Jimmy Fallon was talking about how most of his humor is "nice", that he's "not too mean".  

I like that.  I respect that.  But I don't particularly understand it.  I don't know, I don't think, how to be funny without being mean.  Dirty.  Cruel.  Harsh.  

My meanness was honed at our family's dining room table.  They say good things happen when families eat dinner together, and maybe that's so, but, when my family ate together, it was show time.  There was no need for a tv or a radio, I was Johnny and the guests all rolled into one.  Impressions, sarcasm, voices, songs, faces-- it was all there.  Passover was the high point of the year for me, because it meant that

a.) I got a MUCH bigger house and,

b.) I got to dress up (Windsor knot and everything) and,

c.) My lines were already WRITTEN DOWN!

(You know, in the haggadah.)

In our house, the 4 Questions were done in Indian, Chinese, English, Scottish, and Irish accents, depending on the year and what films I had seen recently.  Sometimes, they were done in the voice and manner of people our family knew-- friends, and doctors, mostly.  Sometimes, I improvised a little.  Sometimes, I got in trouble a little.  But, for me, it was like being on tv, and I loved it.  
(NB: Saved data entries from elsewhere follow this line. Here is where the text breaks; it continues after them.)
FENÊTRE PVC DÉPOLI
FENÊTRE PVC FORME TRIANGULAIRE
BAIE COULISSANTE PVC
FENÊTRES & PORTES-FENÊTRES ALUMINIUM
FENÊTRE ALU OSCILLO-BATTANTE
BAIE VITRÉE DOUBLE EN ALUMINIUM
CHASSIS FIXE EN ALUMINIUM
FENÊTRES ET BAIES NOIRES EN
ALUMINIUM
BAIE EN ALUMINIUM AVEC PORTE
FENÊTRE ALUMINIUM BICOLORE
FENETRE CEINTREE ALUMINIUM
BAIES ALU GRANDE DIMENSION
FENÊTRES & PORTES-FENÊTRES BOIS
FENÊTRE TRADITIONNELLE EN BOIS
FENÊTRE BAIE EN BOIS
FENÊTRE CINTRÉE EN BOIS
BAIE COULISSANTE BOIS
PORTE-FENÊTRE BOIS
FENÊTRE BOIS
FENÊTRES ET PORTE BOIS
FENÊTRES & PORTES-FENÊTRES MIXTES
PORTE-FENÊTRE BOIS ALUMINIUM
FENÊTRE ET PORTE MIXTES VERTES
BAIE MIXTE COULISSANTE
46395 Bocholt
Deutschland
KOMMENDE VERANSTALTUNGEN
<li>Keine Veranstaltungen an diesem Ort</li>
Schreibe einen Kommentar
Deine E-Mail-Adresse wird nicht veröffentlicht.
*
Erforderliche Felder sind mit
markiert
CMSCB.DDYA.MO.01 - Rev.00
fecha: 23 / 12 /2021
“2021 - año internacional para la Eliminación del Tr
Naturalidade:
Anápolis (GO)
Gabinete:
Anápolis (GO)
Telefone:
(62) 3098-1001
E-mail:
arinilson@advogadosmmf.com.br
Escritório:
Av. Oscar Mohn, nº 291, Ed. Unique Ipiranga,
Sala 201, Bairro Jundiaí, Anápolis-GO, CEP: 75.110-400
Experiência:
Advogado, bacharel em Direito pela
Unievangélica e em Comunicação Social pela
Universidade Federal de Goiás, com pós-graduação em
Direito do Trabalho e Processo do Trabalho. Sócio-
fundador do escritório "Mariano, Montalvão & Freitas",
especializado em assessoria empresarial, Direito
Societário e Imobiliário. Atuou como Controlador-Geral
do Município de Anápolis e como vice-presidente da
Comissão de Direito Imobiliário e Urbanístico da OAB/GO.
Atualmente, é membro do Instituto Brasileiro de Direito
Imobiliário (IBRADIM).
But being funny at the dinner table as I got older got a little bit harder.  It's easy to be precocious and get a laugh or two when you're impersonating your rheumatologist (yes, unfortunately, I had one of those, and he was Indian, and he was hiLARious) as a younger kid, and it's another to still be funny when you're a smarmy little fifteen-year-old that nobody likes, not even you.  But I found that something usually worked, and that was meanness.  

Being offensive, which I was sometimes inadvertently as a younger child and which was severely frowned upon (especially at Seder), was somehow not only okay when I was a burgeoning teenager, but something that was rewarded with a prize all boys, no matter how old, endlessly seek: their mothers' smile.  Whether it was a cutting remark about someone we all knew, or some outrageous comment about something going on in the news or the family, the darker and more sinister it was, the louder the maternal laugh.  And I didn't think too terribly much about trends I might be setting for myself or the family, I just knew what was working and, like any comic with half a brain, I kept at it.  

Look, at dinner, I killed.  Who could ask for anything more?

Of course, I sometimes wonder what I would have been like had I been encouraged to "be nice", or at least "nice-er".  What would my personality have been like?  Who might I have attracted, or turned away?  What would my omphaloskepsis on comedy yield?  I'll never know, and I suspect, unfortunately or not, that the kind of children I am going to rear are going to realize that what gets daddy going, what will win them the wave over, is raucous and unrefined, imitations of an unflattering nature and a heavy dose of envelope-pushing.  

And I guess they'll roll with what works.  And maybe, hopefully, they won't get quite as addicted to the results as I did.